Joe Schmoe copying my work means I get NOTHING. If I pay a "tax" to MS, then I'm still making something. (Sales - MS tax) is a whole lot more than the $0 I would get from Mr. Pirate.
If Palladium is evil, then it's the lesser of the two evils. It didn't have to be. Piracy forced my hand. Blame the pirates.
Hmmmmm...
Copyright law is an agreement between the public and content creators - the public grants (and defends) the creator's right to control their work, and in exchange gets fair use during the copyright term and public use after that term. Since an architecture like Palladium would allow creators to assert any control they choose over their work, there would be no need for the public to continue to grant legal copyright protection. Copyright law could be ended, millions of taxpayer dollars could be saved, and nobody would have to worry about the legal or moral implications of file sharing.
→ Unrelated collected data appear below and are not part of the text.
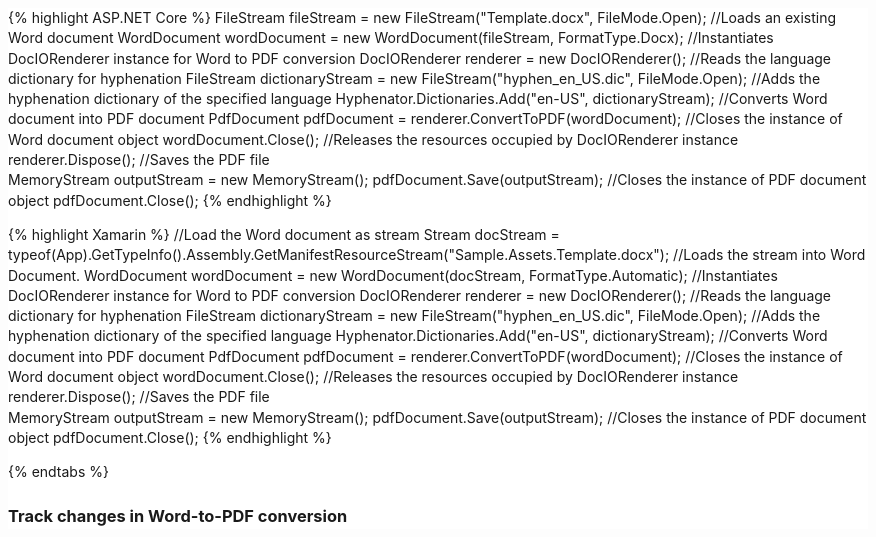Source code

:{% highlight ASP.NET Core %}
FileStream fileStream = new FileStream("Template.docx", FileMode.Open);
//Loads an existing Word document
WordDocument wordDocument = new WordDocument(fileStream, FormatType.Docx);
//Instantiates DocIORenderer instance for Word to PDF conversion
DocIORenderer renderer = new DocIORenderer();
//Reads the language dictionary for hyphenation
FileStream dictionaryStream = new FileStream("hyphen_en_US.dic", FileMode.Open);
//Adds the hyphenation dictionary of the specified language
Hyphenator.Dictionaries.Add("en-US", dictionaryStream);
//Converts Word document into PDF document
PdfDocument pdfDocument = renderer.ConvertToPDF(wordDocument);
//Closes the instance of Word document object
wordDocument.Close();
//Releases the resources occupied by DocIORenderer instance
renderer.Dispose();
//Saves the PDF file  
MemoryStream outputStream = new MemoryStream();
pdfDocument.Save(outputStream);
//Closes the instance of PDF document object
pdfDocument.Close();
{% endhighlight %}

{% highlight Xamarin %}
//Load the Word document as stream
Stream docStream = typeof(App).GetTypeInfo().Assembly.GetManifestResourceStream("Sample.Assets.Template.docx");
//Loads the stream into Word Document.
WordDocument wordDocument = new WordDocument(docStream, FormatType.Automatic);
//Instantiates DocIORenderer instance for Word to PDF conversion
DocIORenderer renderer = new DocIORenderer();
//Reads the language dictionary for hyphenation
FileStream dictionaryStream = new FileStream("hyphen_en_US.dic", FileMode.Open);
//Adds the hyphenation dictionary of the specified language
Hyphenator.Dictionaries.Add("en-US", dictionaryStream);
//Converts Word document into PDF document
PdfDocument pdfDocument = renderer.ConvertToPDF(wordDocument);
//Closes the instance of Word document object
wordDocument.Close();
//Releases the resources occupied by DocIORenderer instance
renderer.Dispose();
//Saves the PDF file  
MemoryStream outputStream = new MemoryStream();
pdfDocument.Save(outputStream);
//Closes the instance of PDF document object
pdfDocument.Close();
{% endhighlight %}

{% endtabs %}

### Track changes in Word-to-PDF conversion
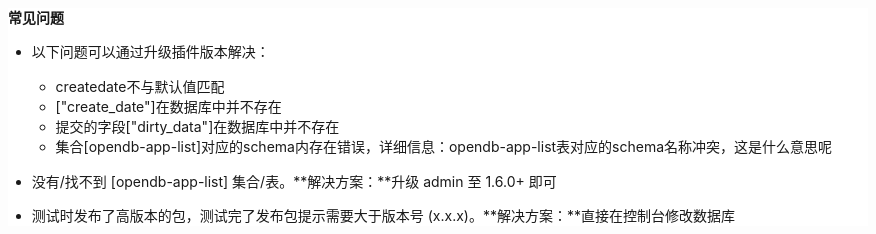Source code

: **常见问题**
- 以下问题可以通过升级插件版本解决：
	- createdate不与默认值匹配 
	- ["create_date"]在数据库中并不存在
	- 提交的字段["dirty_data"]在数据库中并不存在
	- 集合[opendb-app-list]对应的schema内存在错误，详细信息：opendb-app-list表对应的schema名称冲突，这是什么意思呢

- 没有/找不到 [opendb-app-list] 集合/表。**解决方案：**升级 admin 至 1.6.0+ 即可
- 测试时发布了高版本的包，测试完了发布包提示需要大于版本号 (x.x.x)。**解决方案：**直接在控制台修改数据库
Ergo, if I could get a DRM-free copy of Britney Spears' latest disc (58 years old and still mostly naked), I could feel free to share it with all of my closest friends (or worst enemies), because the technology would be the boundary of creator's rights - if it's possible, it's permissible!
Just a thought....
Code red, WinCIM, hell even Stone B is still going around.. A nicely written virus never goes away.
Sure, the guy might do jail time, but when 90% of your customers have been hit and billions and billions of dollars of equipment is, for most intents and purposes, trashed, you better bet Microsoft is going to be held responsible by every large company their questionable 'security' has ever screwed.
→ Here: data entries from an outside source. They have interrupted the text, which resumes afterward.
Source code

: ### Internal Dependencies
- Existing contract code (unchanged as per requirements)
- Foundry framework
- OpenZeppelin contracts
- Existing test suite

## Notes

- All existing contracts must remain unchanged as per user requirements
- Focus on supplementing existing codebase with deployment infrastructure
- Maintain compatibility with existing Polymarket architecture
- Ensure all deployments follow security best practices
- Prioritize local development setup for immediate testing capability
A software controlled 'self-destruct switch' in any Microsoft product (or any product for that matter)?? May as well burn whatever money you'd spend on software for the platform, low-level format the hard drive, and smash the BIOS chip yourself now, so you can buy something else and save yourself time reimplementing everything that ran on the platform.
.sig: Now legally binding!
But publishers could use Palladium's controls to unilaterally limit use of their materials, such as by restricting professors to a read-only view of the article, from which they could not "cut and paste" the text.
What magic allows this restriction? An interested and technically inclined user can take a screen dump and run it through an ocr. Articles can be retyped (what professor doesn't have a dozen grad students to (ab)use?). What if I take a split off my monitor cable, page through the article and save the results as a movie? The movie isn't copy protected; that's what happens. Throw a couple frames from the movie into a document and call it good. For crying out loud, there are *telephones* that allow the prof to circumvent this by taking a picture of the screen and sending it to their ten students. This technology that supposedly prevents cut and paste is a lot less scary than the monsters in my friggin closet, and even *they* jump when I say 'boo'. People (you) are going to continue to copy and share any digital information they (you) want to, and there is no easy way to stop them (you). People get bootleg copies of movies by taking camcorders into the theater. Who imagines that Palladium is going to stop them from doing the same damn thing in front of their own monitors, if that's what they need to do to be happy?
Read It
-
Anything man has conceived is weakest at the base.
Subversion is the key, Weakness your Strength.
Feel the power, fight the system, wake your dreams.
Infiltrate, Eradicate, and Make your Presence Known.
- The 1&(!0) Enigma
The Geek in Black
I know my BCD's (when I'm Sober)
This means I wont be able to write documents in Linux and save them in word format!? This usually wouldn't be a problem for me seeing that I try to stay completely independant from Windows, except that sometimes my high school classes require me to save the word document and bring them in. I don't use windows for this very reason! Now it looks like I might have to. Bill, I hope your pround.